Make learning Danish mandatory, argues language school interest group
De Danske Sprogcentre, the Danish language school interest group, has compiled a list of suggestions for how the government can encourage more foreigners to learn the language.
Among them is a recommendation to abolish the rule that prohibits internationals from obtaining free lessons once they have been here five years.
The number of foreign nationals working in Denmark has doubled in the past 12 years, but only a third end up taking lessons, and De Danske Sprogcentre fears this could lead to foreigners being poorly equipped to take another job should they switch careers.
Furthermore, in its strongly-worded op-ed published in Jyllands-Posten newspaper, it warns that “Denmark is on its way to repeating the failed integration of guest workers in the 70s.”
The recommendations suggest the following:
– Send a clear signal that Denmark expects foreign employees to learn Danish. Consider making the voluntary requirement mandatory.
– Appoint a working group at government level to consider how to achieve the goal.
– Instruct the municipalities to increase their efforts to follow up on students who do not take up the offer of lessons, or otherwise permit the state to take over.
– Empower the language centres to follow up on students who have slipped through the net.
– Appeal to employers to Increase the focus on Danish teaching in the workplace in order to increase employee motivation.
– Make the teaching more work-orientated, flexible and adapted to the needs of the individual.
– Abolish the rule that the right to attend Danish lessons disappears after five years of residency in Denmark.
Lesson from history
The op-ed came out fighting in its appeal to the state, municipalities, employers and internationals to increase their efforts in the arena.
“Everyone who lives and works in Denmark must learn Danish,” it stated, citing the case in the 1970s when pressure was not applied on guest workers to learn the language – principally people from Turkey.
“There is a huge risk that we are about to repeat the failed labour market policy of the 1960s and 70s, where we as a society did not demand that new colleagues learn Danish,” it argued.
“The consequences are well known. Guest workers who had difficulty keeping up with and adapting to the changing needs of the labour market. Family members, especially women, who never entered the Danish labor market, parallel communities in the Vestegnen etc. We shall not repeat that.”

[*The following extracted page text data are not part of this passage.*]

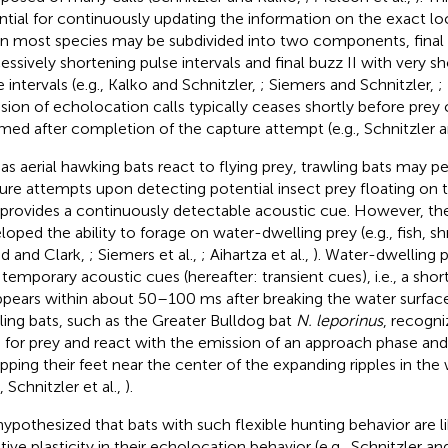
ntial for continuously updating the information on the exact lo
in most species may be subdivided into two components, final 
essively shortening pulse intervals and final buzz II with very sh
 intervals (e.g., Kalko and Schnitzler,
; Siemers and Schnitzler,
;
sion of echolocation calls typically ceases shortly before prey 
med after completion of the capture attempt (e.g., Schnitzler 
 as aerial hawking bats react to flying prey, trawling bats may 
ure attempts upon detecting potential insect prey floating on 
 provides a continuously detectable acoustic cue. However, th
loped the ability to forage on water-dwelling prey (e.g., fish, sh
d and Clark,
; Siemers et al.,
; Aihartza et al.,
). Water-dwelling 
 temporary acoustic cues (hereafter: transient cues), i.e., a shor
ppears within about 50–100 ms after breaking the water surface 
ling bats, such as the Greater Bulldog bat
N. leporinus
, recogni
 for prey and react with the emission of an approach phase an
ipping their feet near the center of the expanding ripples in the
, Schnitzler et al.,
).
ypothesized that bats with such flexible hunting behavior are li
tive plasticity in their echolocation behavior (e.g., Schnitzler a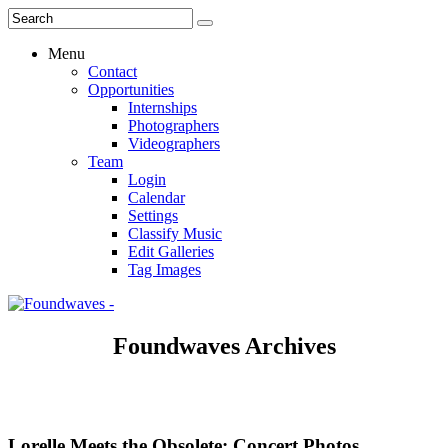
Menu
Contact
Opportunities
Internships
Photographers
Videographers
Team
Login
Calendar
Settings
Classify Music
Edit Galleries
Tag Images
Foundwaves Archives
Lorelle Meets the Obsolete: Concert Photos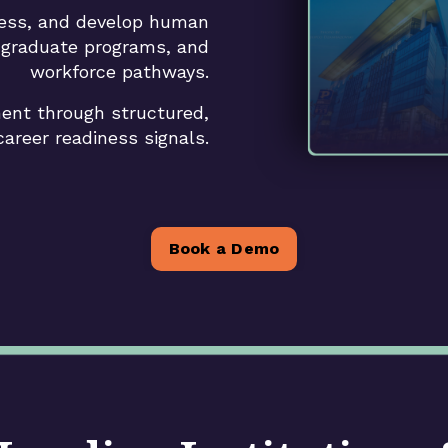
sess, and develop human
, graduate programs, and
workforce pathways.
ent through structured,
 career readiness signals.
Book a Demo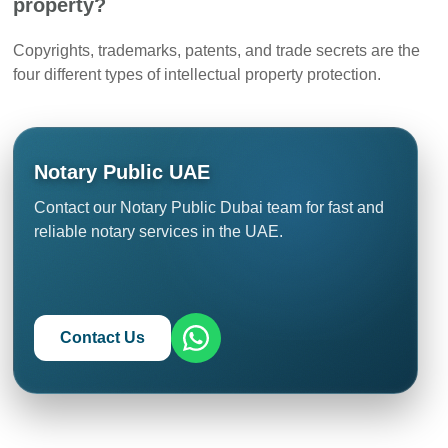
property?
Copyrights, trademarks, patents, and trade secrets are the
four different types of intellectual property protection.
Notary Public UAE
Contact our Notary Public Dubai team for fast and
reliable notary services in the UAE.
Contact Us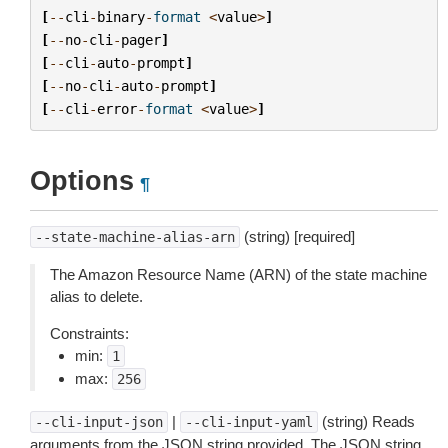
[
--
cli
-
binary
-
format
<
value
>
]
[
--
no
-
cli
-
pager
]
[
--
cli
-
auto
-
prompt
]
[
--
no
-
cli
-
auto
-
prompt
]
[
--
cli
-
error
-
format
<
value
>
]
Options
¶
(string) [required]
--state-machine-alias-arn
The Amazon Resource Name (ARN) of the state machine
alias to delete.
Constraints:
min:
1
max:
256
|
(string) Reads
--cli-input-json
--cli-input-yaml
arguments from the JSON string provided. The JSON string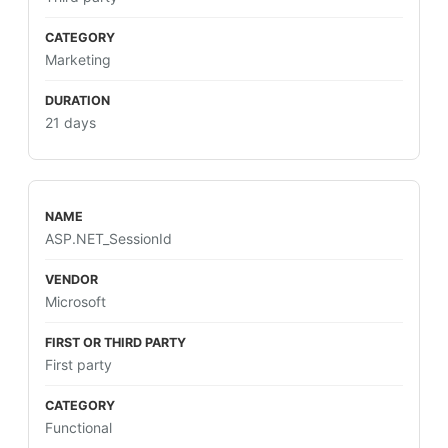
Marketing
21 days
ASP.NET_SessionId
Microsoft
First party
Functional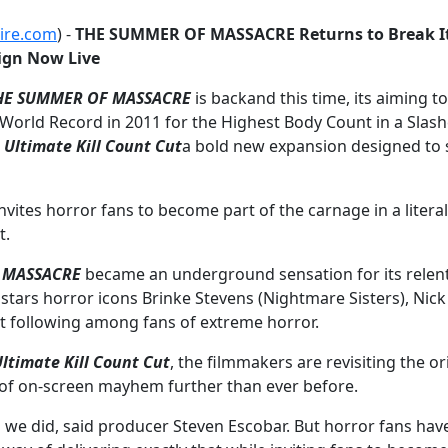
ire.com
) -
THE SUMMER OF MASSACRE Returns to Break It
ign Now Live
HE SUMMER OF MASSACRE
is backand this time, its aiming t
World Record in 2011 for the Highest Body Count in a Slash
ltimate Kill Count Cut
a bold new expansion designed to s
ites horror fans to become part of the carnage in a literal
t.
 MASSACRE
became an underground sensation for its relentle
ars horror icons Brinke Stevens (Nightmare Sisters), Nick Pr
ult following among fans of extreme horror.
ltimate Kill Count Cut
, the filmmakers are revisiting the 
s of on-screen mayhem further than ever before.
d we did, said producer Steven Escobar. But horror fans ha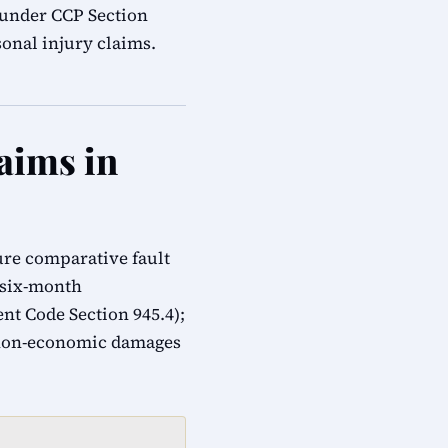
s under CCP Section
onal injury claims.
aims in
ure comparative fault
; six-month
t Code Section 945.4);
 non-economic damages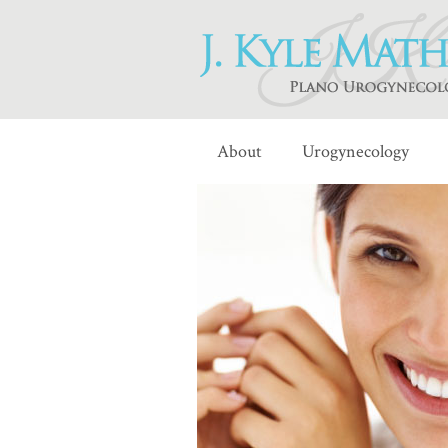
About
Urogynecology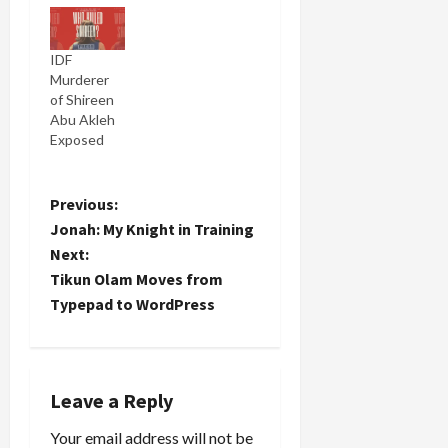
IDF
Murderer
of Shireen
Abu Akleh
Exposed
P
Previous:
Jonah: My Knight in Training
o
Next:
Tikun Olam Moves from
s
Typepad to WordPress
t
n
Leave a Reply
a
Your email address will not be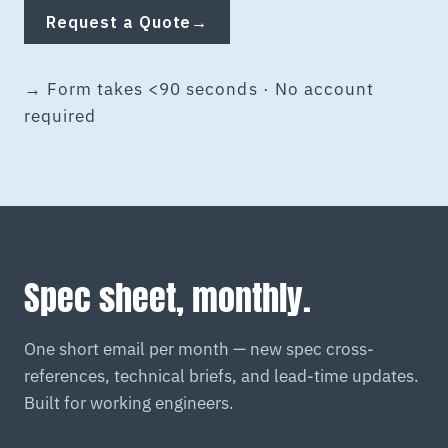
Request a Quote
→
→ Form takes <90 seconds · No account
required
Spec sheet, monthly.
One short email per month — new spec cross-
references, technical briefs, and lead-time updates.
Built for working engineers.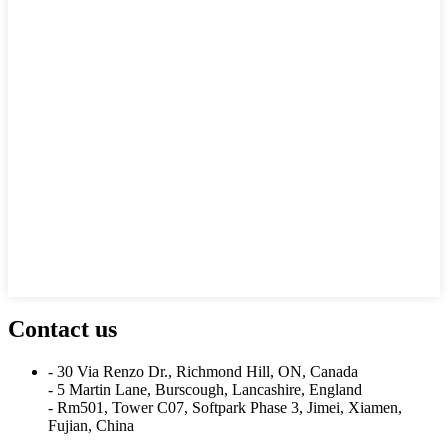
Contact us
- 30 Via Renzo Dr., Richmond Hill, ON, Canada
- 5 Martin Lane, Burscough, Lancashire, England
- Rm501, Tower C07, Softpark Phase 3, Jimei, Xiamen,
Fujian, China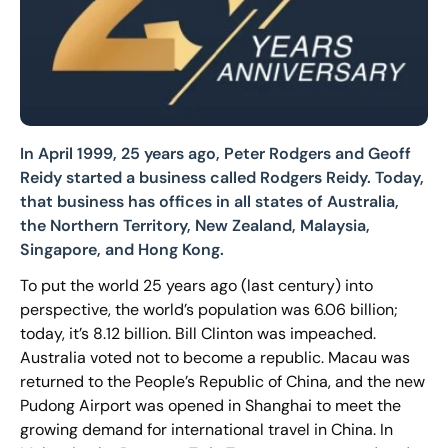
In April 1999, 25 years ago, Peter Rodgers and Geoff
Reidy started a business called Rodgers Reidy. Today,
that business has offices in all states of Australia,
the Northern Territory, New Zealand, Malaysia,
Singapore, and Hong Kong.
To put the world 25 years ago (last century) into
perspective, the world’s population was 6.06 billion;
today, it’s 8.12 billion. Bill Clinton was impeached.
Australia voted not to become a republic. Macau was
returned to the People’s Republic of China, and the new
Pudong Airport was opened in Shanghai to meet the
growing demand for international travel in China. In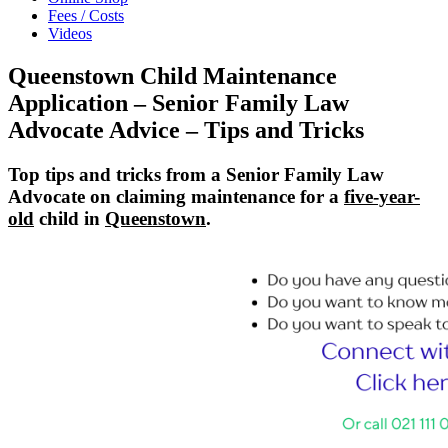
Fees / Costs
Videos
Queenstown Child Maintenance
Application – Senior Family Law
Advocate Advice – Tips and Tricks
Top tips and tricks from a Senior Family Law
Advocate on claiming maintenance for a
five-year-
old
child in
Queenstown
.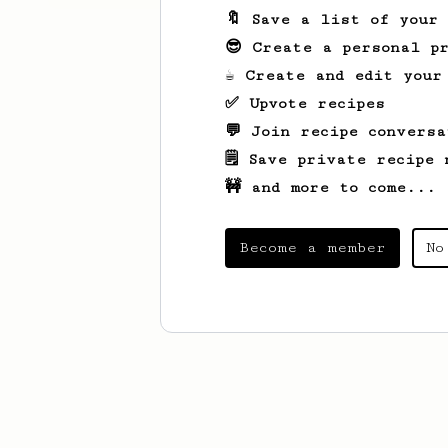
🔖 Save a list of your
😎 Create a personal pr
☕ Create and edit your
✅ Upvote recipes
💬 Join recipe conversa
🗒️ Save private recipe 
🚧 and more to come...
Become a member
No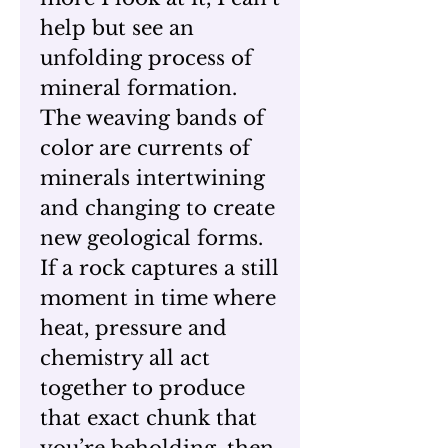
help but see an
unfolding process of
mineral formation.
The weaving bands of
color are currents of
minerals intertwining
and changing to create
new geological forms.
If a rock captures a still
moment in time where
heat, pressure and
chemistry all act
together to produce
that exact chunk that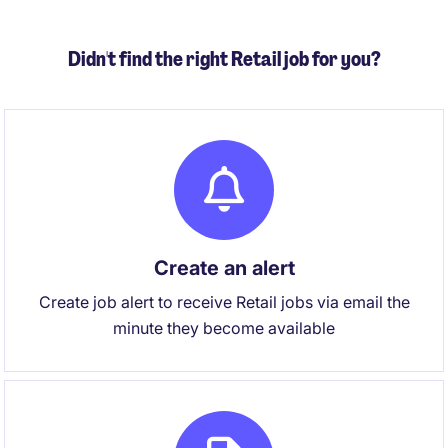
Didn't find the right Retail job for you?
Create an alert
Create job alert to receive Retail jobs via email the
minute they become available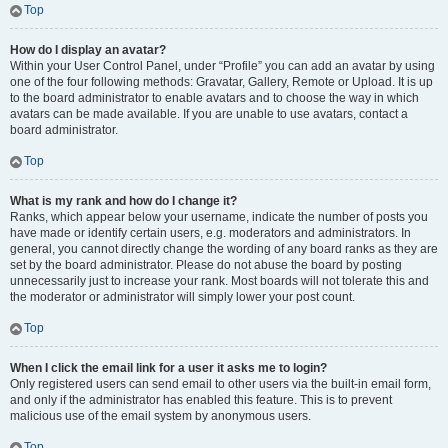
Top
How do I display an avatar?
Within your User Control Panel, under “Profile” you can add an avatar by using
one of the four following methods: Gravatar, Gallery, Remote or Upload. It is up
to the board administrator to enable avatars and to choose the way in which
avatars can be made available. If you are unable to use avatars, contact a
board administrator.
Top
What is my rank and how do I change it?
Ranks, which appear below your username, indicate the number of posts you
have made or identify certain users, e.g. moderators and administrators. In
general, you cannot directly change the wording of any board ranks as they are
set by the board administrator. Please do not abuse the board by posting
unnecessarily just to increase your rank. Most boards will not tolerate this and
the moderator or administrator will simply lower your post count.
Top
When I click the email link for a user it asks me to login?
Only registered users can send email to other users via the built-in email form,
and only if the administrator has enabled this feature. This is to prevent
malicious use of the email system by anonymous users.
Top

Fears for the class of 2021
De Danske Sprogcentre fears history is repeating itself. Only 31 percent of the foreign nationals who moved to Denmark in 2021 started lessons, it claimed
“The large number of new foreign employees is necessary to compensate for the large cohorts who retire,” the op-ed argued.
“Denmark and the workplaces have a common incentive to ensure that the foreign workforce is not just guest workers, but that they settle in Denmark with their families. The prerequisite for this to happen is that the employees and their families are integrated both at the workplace and in the local community.”
Stuck in the labour market
De Danske Sprogcentre sets out a strong case why learning Danish is beneficial to internationals, who tend to “get stuck in one function in the labour market” unless they (worst case scenario) choose to leave Denmark altogether.
“You can quickly learn the 25 phrases needed to drive a taxi or put goods in place in Føtex. But it is an extremely context-dependent Danish that cannot be translated. In a new job, you therefore have to start all over again. Danish, which is learned systematically, can be translated. That’s why it’s more effective to learn the language at school,’ explained Professor Anne Holmen from the University of Copenhagen.
“Some may think it is enough that the foreign employees speak English. This may also be the case in some workplaces, but there will also be many workplaces where it is not enough – for example, throughout the elderly sector. At the same time, the lack of Danish language makes foreign employees less flexible.”
Harmful to integration
And there is also integration to consider.
“A lack of Danish language skills hinders co-operation with daycare facilities, schools and healthcare, and this will limit participation in association life and the local community. It is already felt in several smaller communities in West Jutland, where the share of Eastern European labour in agriculture is high,” argued the co-ed.
“This has consequences for integration, both here and now and in the long term. According to figures from Dansk Industri, one in eight employees has a foreign background – the lack of knowledge of Danish is therefore also of great importance for the Danish colleagues and social life in the workplace.”